Чт, 09:20: Сант-Аполлинаре, Сан-Витале, Мавзолей Галлы Плацидии, археологический музей и баптистерий Неониано входят в один недельный билет за 9.50 евро.
Чт, 09:25: Ужин из двух (ок, четырех) блюд за 37€ с красным вином. Не понравился. Гриль оказался шашлыком, а не куском мяса, местный суп – пельменями в бульоне. Зато на главной площади города – del Popolo – и среди итальянцев совсем не туристический ресторан оказался.
Чт, 09:48: За окном кричит кукушка, в садике шуршат ежики и ящерки, магнолии распространяют ароматы через соседские заборы. Чтоб я так жил.
Чт, 10:45: За 25 € в соседнем Qoop куплен багет (0.90), полкило черри (1.50), полкило винограда (1.98), три нарезки ветчин из Пармы (3.19, 1.98, 1.70), два куска сыра «Эдем» (1.49), четыре ванильных йогурта (1.68), колбаса (4.13), печенье, оливки (0.53), дезодорант. И пакет, конечно же (0.10).
Ожидания от Равенны. Отладка технологии
Мое предчувствие этого города имеет явно книжный характер. Хотя, чтобы выкликать его, нужно смотреть не в книгу, но куда-то в сторону, вбок. Тогда там, на границе периферического зрения и зоны слепого пятна, начинается в собственном соку завязь новой жизни, возникающей внутри теплого солнечного коридора с оранжевыми и бледно-зелеными инфузориями, похожими на медуз, плавающих не в умозрительной воде, но во вполне реальном воздухе.
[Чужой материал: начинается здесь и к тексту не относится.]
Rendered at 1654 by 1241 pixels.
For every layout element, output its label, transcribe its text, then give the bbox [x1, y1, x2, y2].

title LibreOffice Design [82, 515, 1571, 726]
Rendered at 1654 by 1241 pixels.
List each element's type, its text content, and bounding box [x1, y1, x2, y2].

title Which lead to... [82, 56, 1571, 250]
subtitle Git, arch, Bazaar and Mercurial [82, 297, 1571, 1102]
Видение Равенны напоминает древний выцветший дагеротип, в котором среди песчаных пустошей, точно в пустыне, виднеются останки романских храмин, занесенных жарким безвременьем чуть ли не до половины. Кое-где из этих барханов топорщатся серые злаки – по их состоянию, пыльному и сонному, невозможно понять, живые они или же давно высохли за ненадобностью. Нет города как такового, есть лишь обломки знаменитых церквей с чудесными мозаиками внутри. Мне иногда мерещится даже, что церкви эти стоят без крыш и зияют выбитыми глазницами, хотя ум понимает, что власти вряд ли оставят их в безнадзорности. Да, и песок хрустит на зубах.